[Electronics source listings]
◆ ◆ ◆ ◆

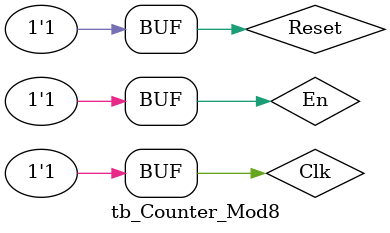
<source format=v>
`timescale 1ns/1ns

module Counter_Mod8(Clk, En, Reset, Out);

input Clk, En, Reset;
output [2:0] Out;

wire Tff2In;

T_FlipFlop TFF0(.Clk(Clk), .En(En), .Reset(Reset), .T(1'b1), .Q(Out[0]));
T_FlipFlop TFF1(.Clk(Clk), .En(En), .Reset(Reset), .T(Out[0]), .Q(Out[1]));
AND2_1bit TFF2IN(.A(Out[0]), .B(Out[1]), .Out(Tff2In));
T_FlipFlop TFF2(.Clk(Clk), .En(En), .Reset(Reset), .T(Tff2In), .Q(Out[2]));

endmodule



module tb_Counter_Mod8();

reg Clk, En, Reset;
wire [2:0] Out;

Counter_Mod8 COUNTER(.Clk(Clk), .En(En), .Reset(Reset), .Out(Out));

always begin
	#200 Clk = 1'b0;
	#200 Clk = 1'b1;
end

initial begin
	Clk = 1'b1;
	En = 1'b0; Reset = 1'b0;
	#100;
	En = 1'b1; Reset = 1'b1;
end
endmodule

</source>
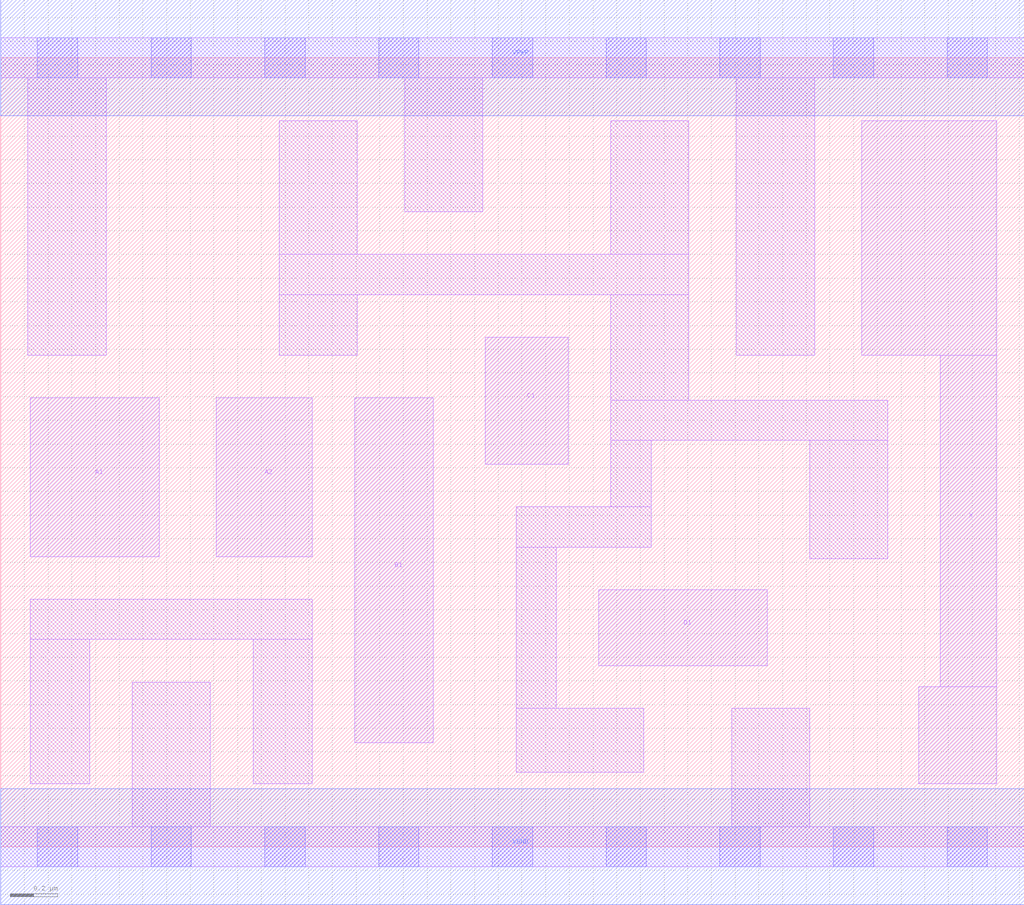
<source format=lef>
# Copyright 2020 The SkyWater PDK Authors
#
# Licensed under the Apache License, Version 2.0 (the "License");
# you may not use this file except in compliance with the License.
# You may obtain a copy of the License at
#
#     https://www.apache.org/licenses/LICENSE-2.0
#
# Unless required by applicable law or agreed to in writing, software
# distributed under the License is distributed on an "AS IS" BASIS,
# WITHOUT WARRANTIES OR CONDITIONS OF ANY KIND, either express or implied.
# See the License for the specific language governing permissions and
# limitations under the License.
#
# SPDX-License-Identifier: Apache-2.0

VERSION 5.7 ;
  NOWIREEXTENSIONATPIN ON ;
  DIVIDERCHAR "/" ;
  BUSBITCHARS "[]" ;
UNITS
  DATABASE MICRONS 200 ;
END UNITS
MACRO sky130_fd_sc_lp__o2111a_lp
  CLASS CORE ;
  FOREIGN sky130_fd_sc_lp__o2111a_lp ;
  ORIGIN  0.000000  0.000000 ;
  SIZE  4.320000 BY  3.330000 ;
  SYMMETRY X Y R90 ;
  SITE unit ;
  PIN A1
    ANTENNAGATEAREA  0.313000 ;
    DIRECTION INPUT ;
    USE SIGNAL ;
    PORT
      LAYER li1 ;
        RECT 0.125000 1.225000 0.670000 1.895000 ;
    END
  END A1
  PIN A2
    ANTENNAGATEAREA  0.313000 ;
    DIRECTION INPUT ;
    USE SIGNAL ;
    PORT
      LAYER li1 ;
        RECT 0.910000 1.225000 1.315000 1.895000 ;
    END
  END A2
  PIN B1
    ANTENNAGATEAREA  0.313000 ;
    DIRECTION INPUT ;
    USE SIGNAL ;
    PORT
      LAYER li1 ;
        RECT 1.495000 0.440000 1.825000 1.895000 ;
    END
  END B1
  PIN C1
    ANTENNAGATEAREA  0.313000 ;
    DIRECTION INPUT ;
    USE SIGNAL ;
    PORT
      LAYER li1 ;
        RECT 2.045000 1.615000 2.395000 2.150000 ;
    END
  END C1
  PIN D1
    ANTENNAGATEAREA  0.313000 ;
    DIRECTION INPUT ;
    USE SIGNAL ;
    PORT
      LAYER li1 ;
        RECT 2.525000 0.765000 3.235000 1.085000 ;
    END
  END D1
  PIN X
    ANTENNADIFFAREA  0.404700 ;
    DIRECTION OUTPUT ;
    USE SIGNAL ;
    PORT
      LAYER li1 ;
        RECT 3.635000 2.075000 4.205000 3.065000 ;
        RECT 3.875000 0.265000 4.205000 0.675000 ;
        RECT 3.965000 0.675000 4.205000 2.075000 ;
    END
  END X
  PIN VGND
    DIRECTION INOUT ;
    USE GROUND ;
    PORT
      LAYER met1 ;
        RECT 0.000000 -0.245000 4.320000 0.245000 ;
    END
  END VGND
  PIN VPWR
    DIRECTION INOUT ;
    USE POWER ;
    PORT
      LAYER met1 ;
        RECT 0.000000 3.085000 4.320000 3.575000 ;
    END
  END VPWR
  OBS
    LAYER li1 ;
      RECT 0.000000 -0.085000 4.320000 0.085000 ;
      RECT 0.000000  3.245000 4.320000 3.415000 ;
      RECT 0.115000  2.075000 0.445000 3.245000 ;
      RECT 0.125000  0.265000 0.375000 0.875000 ;
      RECT 0.125000  0.875000 1.315000 1.045000 ;
      RECT 0.555000  0.085000 0.885000 0.695000 ;
      RECT 1.065000  0.265000 1.315000 0.875000 ;
      RECT 1.175000  2.075000 1.505000 2.330000 ;
      RECT 1.175000  2.330000 2.905000 2.500000 ;
      RECT 1.175000  2.500000 1.505000 3.065000 ;
      RECT 1.705000  2.680000 2.035000 3.245000 ;
      RECT 2.175000  0.315000 2.715000 0.585000 ;
      RECT 2.175000  0.585000 2.345000 1.265000 ;
      RECT 2.175000  1.265000 2.745000 1.435000 ;
      RECT 2.575000  1.435000 2.745000 1.715000 ;
      RECT 2.575000  1.715000 3.745000 1.885000 ;
      RECT 2.575000  1.885000 2.905000 2.330000 ;
      RECT 2.575000  2.500000 2.905000 3.065000 ;
      RECT 3.085000  0.085000 3.415000 0.585000 ;
      RECT 3.105000  2.075000 3.435000 3.245000 ;
      RECT 3.415000  1.215000 3.745000 1.715000 ;
    LAYER mcon ;
      RECT 0.155000 -0.085000 0.325000 0.085000 ;
      RECT 0.155000  3.245000 0.325000 3.415000 ;
      RECT 0.635000 -0.085000 0.805000 0.085000 ;
      RECT 0.635000  3.245000 0.805000 3.415000 ;
      RECT 1.115000 -0.085000 1.285000 0.085000 ;
      RECT 1.115000  3.245000 1.285000 3.415000 ;
      RECT 1.595000 -0.085000 1.765000 0.085000 ;
      RECT 1.595000  3.245000 1.765000 3.415000 ;
      RECT 2.075000 -0.085000 2.245000 0.085000 ;
      RECT 2.075000  3.245000 2.245000 3.415000 ;
      RECT 2.555000 -0.085000 2.725000 0.085000 ;
      RECT 2.555000  3.245000 2.725000 3.415000 ;
      RECT 3.035000 -0.085000 3.205000 0.085000 ;
      RECT 3.035000  3.245000 3.205000 3.415000 ;
      RECT 3.515000 -0.085000 3.685000 0.085000 ;
      RECT 3.515000  3.245000 3.685000 3.415000 ;
      RECT 3.995000 -0.085000 4.165000 0.085000 ;
      RECT 3.995000  3.245000 4.165000 3.415000 ;
  END
END sky130_fd_sc_lp__o2111a_lp
END LIBRARY

</source>
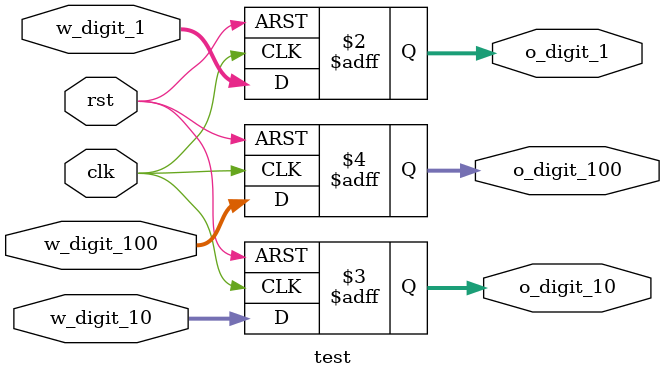
<source format=v>
`timescale 1ns / 1ps

module top_sonic_sensor(
    input clk,
    input reset,
    input i_btn,
    input echo,
    input w_tick,
    output start_trigger,
    output [8:0] distance,
    output [7:0]sonic_data,
    output sonic_we
//    output [7:0] fnd_font,
 //   output [3:0] fnd_comm,
 //   output [3:0] led,
 //   output error
    );


    wire [8:0] w_distance;
    wire w_pulse_done;
    wire w_error;


    wire [7:0] w_digit_1, w_digit_10, w_digit_100;
    wire [7:0] o_digit_1, o_digit_10, o_digit_100;

    assign distance = w_distance;


    sonic_sensor_cu U_CU(
        .clk(clk),
        .reset(reset),
        .i_btn(i_btn),
        .echo(echo),
        .start_trigger(start_trigger),
        .distance(w_distance),
        .pulse_done(w_pulse_done),
        .led(),
        .error(w_error)
    );



    digit_splitter2 U_num_data(
        .clk(clk),
        .rst(reset),
        .bcd(w_distance),
        .digit_1(w_digit_1),
        .digit_10(w_digit_10),
        .digit_100(w_digit_100)
    );

    test U_test_sonic(
    .clk(clk),
    .rst(rst),
    .w_digit_1(w_digit_1),
    .w_digit_10(w_digit_10),
    .w_digit_100(w_digit_100),
    .o_digit_1(o_digit_1),
    .o_digit_10(o_digit_10),
    .o_digit_100(o_digit_100)
);

    send_num_data U_Send_Num(
        .clk(clk),
        .reset(reset),
        .tick(w_tick),
        .pulse_done(w_pulse_done),
        .error(w_error),
        .digit_1(o_digit_1),
        .digit_10(o_digit_10),
        .digit_100(o_digit_100),
        .rx_data(sonic_data),
        .we(sonic_we) // tx fifo 쓰기기
    );
endmodule




module test (
    input clk,rst,
    input [7:0] w_digit_1,w_digit_10,w_digit_100,
    output reg [7:0] o_digit_1,o_digit_10,o_digit_100
);

    always @(posedge clk, posedge rst) begin
        if(rst) begin
            o_digit_1 <= 0;
            o_digit_10 <= 0;
            o_digit_100 <= 0;
        end
        else begin
            o_digit_1 <= w_digit_1;
            o_digit_10 <= w_digit_10;
            o_digit_100 <= w_digit_100;
        end
        
    end
    
endmodule
</source>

◆ ◆ ◆ ◆

INSTRUCTIONS FOR THE TASK:
Retype only this portion of the data above: the line containing "2.905000 2.500000 ;", the line containing "1.285000 3.415000 ;", and all lines between them, exactly.

EXERCISE OUTPUT:
      RECT 1.175000  2.330000 2.905000 2.500000 ;
      RECT 1.175000  2.500000 1.505000 3.065000 ;
      RECT 1.705000  2.680000 2.035000 3.245000 ;
      RECT 2.175000  0.315000 2.715000 0.585000 ;
      RECT 2.175000  0.585000 2.345000 1.265000 ;
      RECT 2.175000  1.265000 2.745000 1.435000 ;
      RECT 2.575000  1.435000 2.745000 1.715000 ;
      RECT 2.575000  1.715000 3.745000 1.885000 ;
      RECT 2.575000  1.885000 2.905000 2.330000 ;
      RECT 2.575000  2.500000 2.905000 3.065000 ;
      RECT 3.085000  0.085000 3.415000 0.585000 ;
      RECT 3.105000  2.075000 3.435000 3.245000 ;
      RECT 3.415000  1.215000 3.745000 1.715000 ;
    LAYER mcon ;
      RECT 0.155000 -0.085000 0.325000 0.085000 ;
      RECT 0.155000  3.245000 0.325000 3.415000 ;
      RECT 0.635000 -0.085000 0.805000 0.085000 ;
      RECT 0.635000  3.245000 0.805000 3.415000 ;
      RECT 1.115000 -0.085000 1.285000 0.085000 ;
      RECT 1.115000  3.245000 1.285000 3.415000 ;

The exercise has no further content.